**REQUIRED WORK**
Keyword search on "usegerberextensions": report each line of the records that contains it.

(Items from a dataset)
▬▬▬

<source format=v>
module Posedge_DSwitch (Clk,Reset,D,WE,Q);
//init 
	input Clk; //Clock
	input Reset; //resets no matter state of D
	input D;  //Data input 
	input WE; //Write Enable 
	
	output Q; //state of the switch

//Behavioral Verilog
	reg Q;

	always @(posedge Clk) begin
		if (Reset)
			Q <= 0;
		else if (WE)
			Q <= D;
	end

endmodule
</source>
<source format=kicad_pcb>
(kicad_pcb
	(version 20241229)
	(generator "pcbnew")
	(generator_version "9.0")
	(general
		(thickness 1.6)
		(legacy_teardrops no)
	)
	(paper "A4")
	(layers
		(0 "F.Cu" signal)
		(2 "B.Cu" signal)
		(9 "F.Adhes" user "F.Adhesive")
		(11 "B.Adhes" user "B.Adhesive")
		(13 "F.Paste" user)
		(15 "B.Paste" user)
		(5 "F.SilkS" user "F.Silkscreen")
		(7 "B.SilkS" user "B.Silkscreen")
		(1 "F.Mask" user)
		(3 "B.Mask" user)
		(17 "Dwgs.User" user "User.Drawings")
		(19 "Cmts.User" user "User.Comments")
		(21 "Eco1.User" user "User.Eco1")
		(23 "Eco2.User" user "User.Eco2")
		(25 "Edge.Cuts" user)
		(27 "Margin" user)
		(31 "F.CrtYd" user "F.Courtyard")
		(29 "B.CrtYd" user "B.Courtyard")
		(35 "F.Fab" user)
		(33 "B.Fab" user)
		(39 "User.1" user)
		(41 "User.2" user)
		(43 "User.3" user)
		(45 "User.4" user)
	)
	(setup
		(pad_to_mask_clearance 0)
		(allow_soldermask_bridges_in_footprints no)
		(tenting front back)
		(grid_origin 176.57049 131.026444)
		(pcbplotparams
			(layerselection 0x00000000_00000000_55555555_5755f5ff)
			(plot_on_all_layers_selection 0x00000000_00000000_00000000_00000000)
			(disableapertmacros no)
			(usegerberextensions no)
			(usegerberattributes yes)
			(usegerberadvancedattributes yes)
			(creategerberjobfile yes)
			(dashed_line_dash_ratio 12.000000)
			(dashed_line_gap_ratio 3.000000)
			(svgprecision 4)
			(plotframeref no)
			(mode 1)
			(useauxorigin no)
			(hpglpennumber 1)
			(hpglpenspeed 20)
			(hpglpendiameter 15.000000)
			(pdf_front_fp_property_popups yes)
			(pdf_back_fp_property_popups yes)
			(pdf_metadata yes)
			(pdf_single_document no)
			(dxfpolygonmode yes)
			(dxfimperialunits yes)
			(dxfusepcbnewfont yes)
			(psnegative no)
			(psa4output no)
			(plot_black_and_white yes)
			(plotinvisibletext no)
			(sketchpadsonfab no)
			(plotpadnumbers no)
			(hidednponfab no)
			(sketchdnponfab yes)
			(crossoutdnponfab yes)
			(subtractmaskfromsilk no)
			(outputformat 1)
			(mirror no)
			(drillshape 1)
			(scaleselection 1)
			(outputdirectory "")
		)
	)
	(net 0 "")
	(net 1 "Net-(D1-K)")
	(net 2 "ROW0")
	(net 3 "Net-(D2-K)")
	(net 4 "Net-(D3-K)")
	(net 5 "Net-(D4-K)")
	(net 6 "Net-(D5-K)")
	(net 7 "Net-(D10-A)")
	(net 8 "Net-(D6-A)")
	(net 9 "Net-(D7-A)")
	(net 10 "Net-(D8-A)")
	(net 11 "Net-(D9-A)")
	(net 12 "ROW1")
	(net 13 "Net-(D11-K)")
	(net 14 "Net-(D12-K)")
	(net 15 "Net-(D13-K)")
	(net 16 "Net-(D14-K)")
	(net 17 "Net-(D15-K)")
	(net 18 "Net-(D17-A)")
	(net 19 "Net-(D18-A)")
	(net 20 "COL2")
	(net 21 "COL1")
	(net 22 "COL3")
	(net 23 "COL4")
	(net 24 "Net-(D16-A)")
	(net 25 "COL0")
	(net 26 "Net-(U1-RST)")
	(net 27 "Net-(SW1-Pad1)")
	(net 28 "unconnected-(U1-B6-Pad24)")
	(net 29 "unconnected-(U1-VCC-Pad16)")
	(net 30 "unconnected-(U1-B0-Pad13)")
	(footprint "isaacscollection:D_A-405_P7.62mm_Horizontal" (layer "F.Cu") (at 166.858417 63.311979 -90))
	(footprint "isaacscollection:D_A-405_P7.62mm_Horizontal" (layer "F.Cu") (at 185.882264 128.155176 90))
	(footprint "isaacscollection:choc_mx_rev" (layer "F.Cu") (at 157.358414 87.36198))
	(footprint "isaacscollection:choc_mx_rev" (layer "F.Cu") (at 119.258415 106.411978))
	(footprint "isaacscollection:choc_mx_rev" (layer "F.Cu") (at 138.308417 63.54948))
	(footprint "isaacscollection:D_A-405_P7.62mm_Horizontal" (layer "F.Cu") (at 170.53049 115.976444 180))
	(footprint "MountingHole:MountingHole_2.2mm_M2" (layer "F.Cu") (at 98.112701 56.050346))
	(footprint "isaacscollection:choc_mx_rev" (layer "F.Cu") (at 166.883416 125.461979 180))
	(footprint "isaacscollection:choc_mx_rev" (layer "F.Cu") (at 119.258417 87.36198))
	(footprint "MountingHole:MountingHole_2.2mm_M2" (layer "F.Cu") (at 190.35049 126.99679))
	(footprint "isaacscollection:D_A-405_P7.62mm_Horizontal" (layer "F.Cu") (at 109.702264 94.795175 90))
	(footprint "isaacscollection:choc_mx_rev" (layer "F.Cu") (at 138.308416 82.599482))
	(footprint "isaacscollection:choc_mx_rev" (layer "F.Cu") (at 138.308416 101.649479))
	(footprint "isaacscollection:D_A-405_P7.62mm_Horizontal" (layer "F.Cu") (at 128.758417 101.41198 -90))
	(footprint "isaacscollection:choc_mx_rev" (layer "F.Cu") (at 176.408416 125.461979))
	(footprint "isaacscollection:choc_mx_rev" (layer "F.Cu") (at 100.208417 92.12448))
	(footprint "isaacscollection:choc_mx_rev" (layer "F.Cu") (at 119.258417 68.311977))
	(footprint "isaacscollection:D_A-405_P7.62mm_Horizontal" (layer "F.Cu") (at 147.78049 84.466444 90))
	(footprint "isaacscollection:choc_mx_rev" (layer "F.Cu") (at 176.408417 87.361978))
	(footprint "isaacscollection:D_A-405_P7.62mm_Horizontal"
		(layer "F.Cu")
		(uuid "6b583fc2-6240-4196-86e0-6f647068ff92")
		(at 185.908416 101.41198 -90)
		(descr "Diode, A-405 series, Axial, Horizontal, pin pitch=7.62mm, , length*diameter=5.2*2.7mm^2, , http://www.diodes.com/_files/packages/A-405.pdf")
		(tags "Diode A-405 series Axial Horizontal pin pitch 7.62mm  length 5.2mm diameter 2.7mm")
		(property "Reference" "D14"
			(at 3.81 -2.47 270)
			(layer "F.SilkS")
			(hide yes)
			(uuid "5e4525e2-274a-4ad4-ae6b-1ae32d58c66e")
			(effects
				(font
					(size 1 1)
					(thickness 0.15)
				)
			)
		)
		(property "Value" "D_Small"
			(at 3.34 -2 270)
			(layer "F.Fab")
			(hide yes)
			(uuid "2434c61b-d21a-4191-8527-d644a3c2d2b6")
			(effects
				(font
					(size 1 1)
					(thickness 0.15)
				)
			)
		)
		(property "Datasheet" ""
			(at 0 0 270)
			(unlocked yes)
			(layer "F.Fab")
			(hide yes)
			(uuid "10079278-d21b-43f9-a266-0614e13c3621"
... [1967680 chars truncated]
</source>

▬▬▬

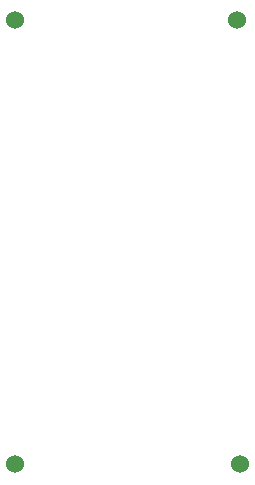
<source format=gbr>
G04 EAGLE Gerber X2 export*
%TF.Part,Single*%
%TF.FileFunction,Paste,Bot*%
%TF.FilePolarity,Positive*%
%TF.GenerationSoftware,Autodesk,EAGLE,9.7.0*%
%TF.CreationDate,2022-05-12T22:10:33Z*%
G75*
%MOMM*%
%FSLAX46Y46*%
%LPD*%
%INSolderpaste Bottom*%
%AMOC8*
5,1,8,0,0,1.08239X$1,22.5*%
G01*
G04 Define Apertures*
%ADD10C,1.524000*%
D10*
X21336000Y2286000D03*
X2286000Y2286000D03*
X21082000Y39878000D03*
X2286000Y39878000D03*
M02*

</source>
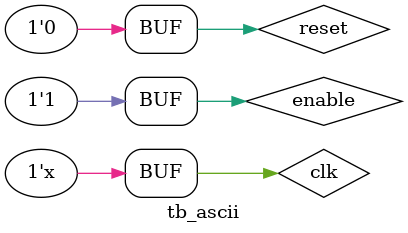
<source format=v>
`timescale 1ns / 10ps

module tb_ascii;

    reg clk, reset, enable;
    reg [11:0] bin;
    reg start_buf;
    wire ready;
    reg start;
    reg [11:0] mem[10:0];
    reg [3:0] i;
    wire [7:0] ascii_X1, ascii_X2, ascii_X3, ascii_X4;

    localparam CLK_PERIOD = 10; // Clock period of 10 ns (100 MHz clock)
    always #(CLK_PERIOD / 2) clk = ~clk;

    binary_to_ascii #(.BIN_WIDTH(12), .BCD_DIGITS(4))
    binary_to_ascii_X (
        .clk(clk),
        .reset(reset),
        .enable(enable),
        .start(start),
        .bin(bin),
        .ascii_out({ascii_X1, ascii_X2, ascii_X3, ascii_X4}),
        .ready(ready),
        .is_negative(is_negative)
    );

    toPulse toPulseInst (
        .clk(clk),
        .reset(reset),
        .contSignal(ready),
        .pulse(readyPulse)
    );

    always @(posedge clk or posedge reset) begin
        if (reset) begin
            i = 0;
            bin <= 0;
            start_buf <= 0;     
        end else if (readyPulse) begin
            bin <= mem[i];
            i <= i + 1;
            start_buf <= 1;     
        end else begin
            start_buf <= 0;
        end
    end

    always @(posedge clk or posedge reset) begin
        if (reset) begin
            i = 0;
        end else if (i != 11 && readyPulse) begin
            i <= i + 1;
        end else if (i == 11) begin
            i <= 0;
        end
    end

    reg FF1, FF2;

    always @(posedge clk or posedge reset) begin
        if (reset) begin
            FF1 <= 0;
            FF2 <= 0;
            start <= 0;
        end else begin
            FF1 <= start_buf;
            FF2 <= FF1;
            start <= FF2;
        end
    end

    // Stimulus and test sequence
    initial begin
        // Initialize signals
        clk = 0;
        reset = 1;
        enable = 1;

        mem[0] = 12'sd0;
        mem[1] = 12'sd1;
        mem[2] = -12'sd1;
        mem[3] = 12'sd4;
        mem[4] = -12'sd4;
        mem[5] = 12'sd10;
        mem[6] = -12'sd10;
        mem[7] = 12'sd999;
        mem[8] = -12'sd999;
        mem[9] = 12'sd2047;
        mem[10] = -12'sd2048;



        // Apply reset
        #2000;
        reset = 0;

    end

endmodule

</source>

▬▬▬

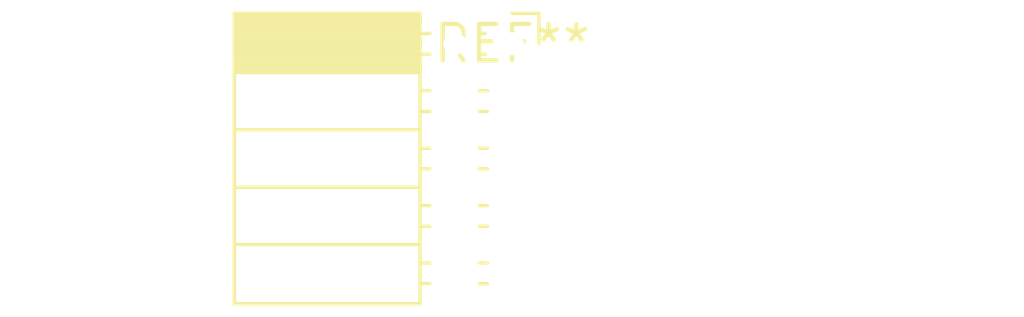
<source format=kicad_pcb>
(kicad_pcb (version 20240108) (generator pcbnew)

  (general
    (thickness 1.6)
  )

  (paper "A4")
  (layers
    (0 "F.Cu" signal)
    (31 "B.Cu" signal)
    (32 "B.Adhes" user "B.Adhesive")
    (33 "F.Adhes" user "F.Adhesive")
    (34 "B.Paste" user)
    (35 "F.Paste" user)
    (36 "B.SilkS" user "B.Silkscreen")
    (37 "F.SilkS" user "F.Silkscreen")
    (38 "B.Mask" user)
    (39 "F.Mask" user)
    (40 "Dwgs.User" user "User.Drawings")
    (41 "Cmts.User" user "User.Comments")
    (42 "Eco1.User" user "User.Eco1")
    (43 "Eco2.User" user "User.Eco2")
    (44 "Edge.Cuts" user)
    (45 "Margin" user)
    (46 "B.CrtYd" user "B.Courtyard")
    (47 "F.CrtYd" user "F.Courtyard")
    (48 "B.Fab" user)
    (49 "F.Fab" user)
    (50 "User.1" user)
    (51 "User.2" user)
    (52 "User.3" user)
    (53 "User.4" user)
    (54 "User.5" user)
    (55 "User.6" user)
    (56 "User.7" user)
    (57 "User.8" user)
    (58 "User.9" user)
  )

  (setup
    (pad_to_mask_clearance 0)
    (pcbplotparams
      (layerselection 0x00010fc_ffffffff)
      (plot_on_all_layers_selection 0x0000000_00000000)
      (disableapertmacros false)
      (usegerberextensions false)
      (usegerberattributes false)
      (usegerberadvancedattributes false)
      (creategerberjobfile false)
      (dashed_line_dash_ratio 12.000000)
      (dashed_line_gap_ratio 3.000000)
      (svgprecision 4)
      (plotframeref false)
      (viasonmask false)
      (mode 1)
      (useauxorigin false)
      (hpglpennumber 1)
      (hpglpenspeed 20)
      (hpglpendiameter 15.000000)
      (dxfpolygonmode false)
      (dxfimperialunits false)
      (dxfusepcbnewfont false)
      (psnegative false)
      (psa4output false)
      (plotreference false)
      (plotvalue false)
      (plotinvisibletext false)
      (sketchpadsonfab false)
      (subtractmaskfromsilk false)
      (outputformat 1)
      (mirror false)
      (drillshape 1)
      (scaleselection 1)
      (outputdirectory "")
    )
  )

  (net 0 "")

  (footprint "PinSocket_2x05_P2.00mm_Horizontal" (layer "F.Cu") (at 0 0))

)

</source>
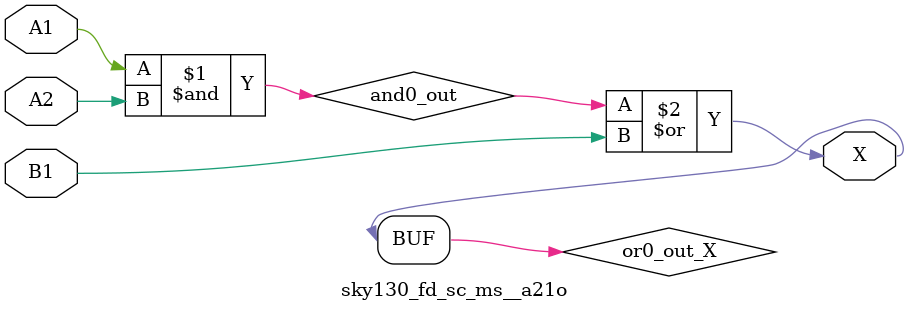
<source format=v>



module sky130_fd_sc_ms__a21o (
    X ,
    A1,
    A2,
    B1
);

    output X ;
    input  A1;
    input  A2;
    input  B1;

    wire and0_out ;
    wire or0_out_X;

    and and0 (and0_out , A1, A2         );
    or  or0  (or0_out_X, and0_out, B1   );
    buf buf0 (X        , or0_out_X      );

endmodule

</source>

▬▬▬

**ANSWER TO THIS EXERCISE**
			(usegerberextensions no)
      (usegerberextensions false)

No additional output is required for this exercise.